Integrative molecular and clinical modeling of clinical outcomes to PD1 blockade in patients with metastatic melanoma

• Main Authors: Liu, David V. (Author), Liu, Derek (Author), Jerby-Arnon, Livnat (Author), Vokes, Natalie I. (Author), Margolis, Claire A. (Author), Conway, Jake (Author), He, Meng Xiao (Author), Elmarakeby, Haitham (Author), Dietlein, Felix (Author), Miao, Diana (Author), Tracy, Adam (Author), Izar, Benjamin (Author), Regev, Aviv (Author), Van Allen, Eliezer M. (Author)

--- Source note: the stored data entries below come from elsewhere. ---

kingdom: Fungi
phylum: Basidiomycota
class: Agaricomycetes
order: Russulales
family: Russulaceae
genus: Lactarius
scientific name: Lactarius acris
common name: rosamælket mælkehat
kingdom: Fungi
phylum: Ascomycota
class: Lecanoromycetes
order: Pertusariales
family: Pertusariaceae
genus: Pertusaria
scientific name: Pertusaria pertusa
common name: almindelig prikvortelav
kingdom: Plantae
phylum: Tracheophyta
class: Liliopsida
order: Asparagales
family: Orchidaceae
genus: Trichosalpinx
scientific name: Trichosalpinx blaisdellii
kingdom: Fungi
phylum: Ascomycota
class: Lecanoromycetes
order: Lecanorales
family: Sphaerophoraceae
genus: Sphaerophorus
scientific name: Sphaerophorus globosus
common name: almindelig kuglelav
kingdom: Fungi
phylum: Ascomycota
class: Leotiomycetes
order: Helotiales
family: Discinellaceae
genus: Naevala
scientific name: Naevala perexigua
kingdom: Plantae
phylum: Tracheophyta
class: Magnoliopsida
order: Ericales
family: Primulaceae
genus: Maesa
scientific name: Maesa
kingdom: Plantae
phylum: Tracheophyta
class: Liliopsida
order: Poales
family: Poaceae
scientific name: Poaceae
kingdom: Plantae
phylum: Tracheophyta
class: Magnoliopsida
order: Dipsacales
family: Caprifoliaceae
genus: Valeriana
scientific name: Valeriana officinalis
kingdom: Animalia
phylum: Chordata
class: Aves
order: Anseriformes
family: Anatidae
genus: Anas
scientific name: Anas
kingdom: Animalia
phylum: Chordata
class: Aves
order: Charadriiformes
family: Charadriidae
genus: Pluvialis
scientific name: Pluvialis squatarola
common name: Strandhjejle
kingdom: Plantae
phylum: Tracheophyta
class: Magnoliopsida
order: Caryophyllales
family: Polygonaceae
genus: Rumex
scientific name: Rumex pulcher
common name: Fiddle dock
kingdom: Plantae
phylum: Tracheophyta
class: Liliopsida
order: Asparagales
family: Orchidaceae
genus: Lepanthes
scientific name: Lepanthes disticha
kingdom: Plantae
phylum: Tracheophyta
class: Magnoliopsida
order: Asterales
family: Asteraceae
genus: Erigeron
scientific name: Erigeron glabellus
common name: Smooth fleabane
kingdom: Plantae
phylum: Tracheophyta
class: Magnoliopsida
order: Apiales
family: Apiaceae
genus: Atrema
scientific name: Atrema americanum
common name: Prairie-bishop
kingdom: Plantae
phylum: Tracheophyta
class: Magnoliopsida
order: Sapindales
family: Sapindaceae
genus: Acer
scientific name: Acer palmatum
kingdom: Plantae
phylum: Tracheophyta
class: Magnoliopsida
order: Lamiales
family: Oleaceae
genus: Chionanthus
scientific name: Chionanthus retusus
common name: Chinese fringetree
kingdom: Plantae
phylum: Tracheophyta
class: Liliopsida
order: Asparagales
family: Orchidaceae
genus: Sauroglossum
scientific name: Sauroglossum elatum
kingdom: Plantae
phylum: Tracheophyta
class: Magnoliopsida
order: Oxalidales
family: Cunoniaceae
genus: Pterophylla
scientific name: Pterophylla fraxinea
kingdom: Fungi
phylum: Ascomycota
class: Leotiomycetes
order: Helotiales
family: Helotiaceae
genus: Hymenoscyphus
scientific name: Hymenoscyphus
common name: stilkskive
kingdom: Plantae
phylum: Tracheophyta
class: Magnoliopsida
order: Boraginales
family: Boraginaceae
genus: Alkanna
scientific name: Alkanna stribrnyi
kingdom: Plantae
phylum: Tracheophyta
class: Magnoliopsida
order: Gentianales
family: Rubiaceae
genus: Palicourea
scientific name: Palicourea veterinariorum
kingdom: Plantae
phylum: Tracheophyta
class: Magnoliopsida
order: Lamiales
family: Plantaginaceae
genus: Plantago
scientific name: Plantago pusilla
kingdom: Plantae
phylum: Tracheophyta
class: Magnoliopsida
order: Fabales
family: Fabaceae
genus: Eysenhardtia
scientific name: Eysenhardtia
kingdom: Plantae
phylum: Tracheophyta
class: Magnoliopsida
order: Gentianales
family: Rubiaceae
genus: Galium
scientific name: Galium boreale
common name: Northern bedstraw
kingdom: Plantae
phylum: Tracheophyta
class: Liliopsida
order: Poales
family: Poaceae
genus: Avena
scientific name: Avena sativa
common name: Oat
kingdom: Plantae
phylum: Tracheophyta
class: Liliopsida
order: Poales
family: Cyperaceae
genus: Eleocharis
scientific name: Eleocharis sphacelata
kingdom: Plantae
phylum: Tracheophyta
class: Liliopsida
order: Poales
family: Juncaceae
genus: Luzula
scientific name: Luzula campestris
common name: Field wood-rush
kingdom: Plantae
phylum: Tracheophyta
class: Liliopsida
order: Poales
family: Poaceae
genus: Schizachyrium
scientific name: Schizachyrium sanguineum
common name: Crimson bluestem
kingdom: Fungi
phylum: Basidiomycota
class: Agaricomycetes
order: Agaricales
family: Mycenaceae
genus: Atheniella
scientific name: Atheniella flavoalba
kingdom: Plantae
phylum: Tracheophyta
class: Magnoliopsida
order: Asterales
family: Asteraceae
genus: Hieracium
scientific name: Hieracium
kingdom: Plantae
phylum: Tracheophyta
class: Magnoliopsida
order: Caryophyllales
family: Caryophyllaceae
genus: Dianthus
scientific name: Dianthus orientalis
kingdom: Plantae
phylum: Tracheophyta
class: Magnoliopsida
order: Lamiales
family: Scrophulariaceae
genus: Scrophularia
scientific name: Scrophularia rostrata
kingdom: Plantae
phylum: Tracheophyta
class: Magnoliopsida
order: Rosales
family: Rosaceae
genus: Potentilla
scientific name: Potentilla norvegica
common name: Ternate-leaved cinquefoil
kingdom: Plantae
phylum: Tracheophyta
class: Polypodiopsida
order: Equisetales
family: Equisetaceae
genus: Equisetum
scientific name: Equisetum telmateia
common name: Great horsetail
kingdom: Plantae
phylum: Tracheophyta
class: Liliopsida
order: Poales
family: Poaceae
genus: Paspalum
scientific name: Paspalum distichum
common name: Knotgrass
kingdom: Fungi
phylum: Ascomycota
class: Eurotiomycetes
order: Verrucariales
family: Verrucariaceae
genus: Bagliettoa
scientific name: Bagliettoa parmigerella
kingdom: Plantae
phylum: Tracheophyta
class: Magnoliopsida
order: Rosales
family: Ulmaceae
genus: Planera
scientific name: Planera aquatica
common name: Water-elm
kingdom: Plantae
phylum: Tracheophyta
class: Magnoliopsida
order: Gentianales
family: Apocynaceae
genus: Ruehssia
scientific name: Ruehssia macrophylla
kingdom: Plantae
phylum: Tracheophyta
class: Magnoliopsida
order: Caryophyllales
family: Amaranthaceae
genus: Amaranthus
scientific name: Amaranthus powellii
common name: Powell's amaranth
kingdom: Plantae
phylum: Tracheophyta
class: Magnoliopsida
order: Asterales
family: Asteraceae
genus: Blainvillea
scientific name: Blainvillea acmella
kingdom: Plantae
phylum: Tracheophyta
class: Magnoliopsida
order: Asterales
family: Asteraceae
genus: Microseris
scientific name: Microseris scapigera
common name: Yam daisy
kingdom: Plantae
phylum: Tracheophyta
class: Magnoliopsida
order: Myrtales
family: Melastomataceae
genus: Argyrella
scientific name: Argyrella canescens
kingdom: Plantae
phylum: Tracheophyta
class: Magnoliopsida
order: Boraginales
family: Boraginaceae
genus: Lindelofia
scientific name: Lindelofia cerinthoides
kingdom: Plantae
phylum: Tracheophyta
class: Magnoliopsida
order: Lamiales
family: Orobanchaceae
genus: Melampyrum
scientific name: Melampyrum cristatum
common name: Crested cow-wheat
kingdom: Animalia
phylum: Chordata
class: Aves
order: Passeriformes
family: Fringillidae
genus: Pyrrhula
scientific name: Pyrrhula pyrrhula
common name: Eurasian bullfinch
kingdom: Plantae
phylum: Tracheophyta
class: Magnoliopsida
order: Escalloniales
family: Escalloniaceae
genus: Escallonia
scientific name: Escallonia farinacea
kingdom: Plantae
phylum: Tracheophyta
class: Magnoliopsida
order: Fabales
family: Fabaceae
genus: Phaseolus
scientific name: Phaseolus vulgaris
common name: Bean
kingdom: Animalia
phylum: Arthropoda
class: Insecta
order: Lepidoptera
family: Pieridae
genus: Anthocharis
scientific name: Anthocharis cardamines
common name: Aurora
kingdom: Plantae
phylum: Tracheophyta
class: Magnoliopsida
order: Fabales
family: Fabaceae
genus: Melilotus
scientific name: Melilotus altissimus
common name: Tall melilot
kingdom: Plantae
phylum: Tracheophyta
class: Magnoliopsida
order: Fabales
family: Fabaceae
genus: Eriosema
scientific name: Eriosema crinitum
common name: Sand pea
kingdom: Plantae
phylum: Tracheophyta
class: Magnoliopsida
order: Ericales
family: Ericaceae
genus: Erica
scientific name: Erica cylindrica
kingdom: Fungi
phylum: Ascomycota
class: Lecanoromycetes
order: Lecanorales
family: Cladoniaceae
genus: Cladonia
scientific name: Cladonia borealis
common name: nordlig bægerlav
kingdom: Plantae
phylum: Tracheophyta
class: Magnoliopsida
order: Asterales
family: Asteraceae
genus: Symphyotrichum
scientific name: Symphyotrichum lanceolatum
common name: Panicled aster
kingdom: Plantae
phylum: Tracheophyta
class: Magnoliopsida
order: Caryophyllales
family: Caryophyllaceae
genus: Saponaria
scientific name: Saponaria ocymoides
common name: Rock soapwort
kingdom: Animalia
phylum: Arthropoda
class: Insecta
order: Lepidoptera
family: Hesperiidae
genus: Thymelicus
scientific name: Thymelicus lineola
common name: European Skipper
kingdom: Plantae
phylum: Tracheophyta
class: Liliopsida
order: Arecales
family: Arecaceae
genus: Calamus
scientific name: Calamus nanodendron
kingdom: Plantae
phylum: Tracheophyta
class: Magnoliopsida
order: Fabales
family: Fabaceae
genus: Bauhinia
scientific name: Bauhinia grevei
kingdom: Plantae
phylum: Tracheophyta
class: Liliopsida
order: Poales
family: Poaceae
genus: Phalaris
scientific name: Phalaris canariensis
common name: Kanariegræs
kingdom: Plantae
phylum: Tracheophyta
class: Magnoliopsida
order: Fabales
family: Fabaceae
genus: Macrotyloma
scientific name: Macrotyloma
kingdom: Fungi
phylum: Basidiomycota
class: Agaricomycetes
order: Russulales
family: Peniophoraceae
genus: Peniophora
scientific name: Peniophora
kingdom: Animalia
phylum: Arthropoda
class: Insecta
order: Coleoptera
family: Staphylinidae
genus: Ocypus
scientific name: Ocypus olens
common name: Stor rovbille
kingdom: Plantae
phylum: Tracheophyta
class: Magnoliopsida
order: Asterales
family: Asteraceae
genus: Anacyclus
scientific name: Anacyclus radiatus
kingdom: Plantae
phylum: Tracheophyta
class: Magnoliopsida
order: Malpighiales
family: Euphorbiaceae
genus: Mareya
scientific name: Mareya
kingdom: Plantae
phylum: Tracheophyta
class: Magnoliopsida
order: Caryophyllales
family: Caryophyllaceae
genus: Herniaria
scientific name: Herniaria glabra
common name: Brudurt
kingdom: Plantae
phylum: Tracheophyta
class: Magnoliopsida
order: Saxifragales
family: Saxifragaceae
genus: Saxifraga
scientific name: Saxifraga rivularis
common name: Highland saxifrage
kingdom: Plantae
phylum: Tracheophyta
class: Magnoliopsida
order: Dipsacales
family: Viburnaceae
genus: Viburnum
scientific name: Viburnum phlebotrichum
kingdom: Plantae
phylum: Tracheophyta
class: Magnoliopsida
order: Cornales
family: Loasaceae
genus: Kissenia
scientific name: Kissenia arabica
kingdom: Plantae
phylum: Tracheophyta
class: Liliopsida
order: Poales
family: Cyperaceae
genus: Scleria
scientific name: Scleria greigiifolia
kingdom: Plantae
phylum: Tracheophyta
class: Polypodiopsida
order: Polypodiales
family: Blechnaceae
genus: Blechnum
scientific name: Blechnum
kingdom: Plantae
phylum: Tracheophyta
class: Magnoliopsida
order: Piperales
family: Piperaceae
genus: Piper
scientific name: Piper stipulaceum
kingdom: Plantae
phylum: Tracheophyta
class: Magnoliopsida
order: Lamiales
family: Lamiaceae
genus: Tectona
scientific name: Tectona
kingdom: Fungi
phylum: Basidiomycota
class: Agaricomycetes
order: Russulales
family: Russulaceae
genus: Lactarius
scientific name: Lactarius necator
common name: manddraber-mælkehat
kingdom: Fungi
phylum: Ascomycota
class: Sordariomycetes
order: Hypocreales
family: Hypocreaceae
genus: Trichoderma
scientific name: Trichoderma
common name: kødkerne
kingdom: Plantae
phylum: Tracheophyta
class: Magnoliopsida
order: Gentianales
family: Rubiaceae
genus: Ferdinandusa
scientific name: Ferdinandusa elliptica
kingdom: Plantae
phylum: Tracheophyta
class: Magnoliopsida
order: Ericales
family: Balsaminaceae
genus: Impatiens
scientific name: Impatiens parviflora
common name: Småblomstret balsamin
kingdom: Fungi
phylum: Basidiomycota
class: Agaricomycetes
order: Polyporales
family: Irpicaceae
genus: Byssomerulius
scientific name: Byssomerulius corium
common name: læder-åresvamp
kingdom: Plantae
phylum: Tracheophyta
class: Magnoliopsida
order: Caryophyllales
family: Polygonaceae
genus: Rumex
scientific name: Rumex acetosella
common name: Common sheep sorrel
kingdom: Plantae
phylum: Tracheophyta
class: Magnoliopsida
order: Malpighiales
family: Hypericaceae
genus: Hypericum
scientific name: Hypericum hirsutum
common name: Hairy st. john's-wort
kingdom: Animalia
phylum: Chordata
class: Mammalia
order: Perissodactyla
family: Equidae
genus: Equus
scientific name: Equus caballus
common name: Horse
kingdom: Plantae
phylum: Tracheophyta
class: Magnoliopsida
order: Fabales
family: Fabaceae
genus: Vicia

• Other Authors: Broad Institute of MIT and Harvard (Contributor)
• Format: Article
• Language: English
• Published: Springer Science and Business Media LLC, 2020-06-17T18:36:59Z.
• Subjects: Article
• Online Access: Get fulltext

 Immune-checkpoint blockade (ICB) has demonstrated efficacy in many tumor types, but predictors of responsiveness to anti-PD1 ICB are incompletely characterized. In this study, we analyzed a clinically annotated cohort of patients with melanoma (n = 144) treated with anti-PD1 ICB, with whole-exome and whole-transcriptome sequencing of pre-treatment tumors. We found that tumor mutational burden as a predictor of response was confounded by melanoma subtype, whereas multiple novel genomic and transcriptomic features predicted selective response, including features associated with MHC-I and MHC-II antigen presentation. Furthermore, previous anti-CTLA4 ICB exposure was associated with different predictors of response compared to tumors that were naive to ICB, suggesting selective immune effects of previous exposure to anti-CTLA4 ICB. Finally, we developed parsimonious models integrating clinical, genomic and transcriptomic features to predict intrinsic resistance to anti-PD1 ICB in individual tumors, with validation in smaller independent cohorts limited by the availability of comprehensive data. Broadly, we present a framework to discover predictive features and build models of ICB therapeutic response.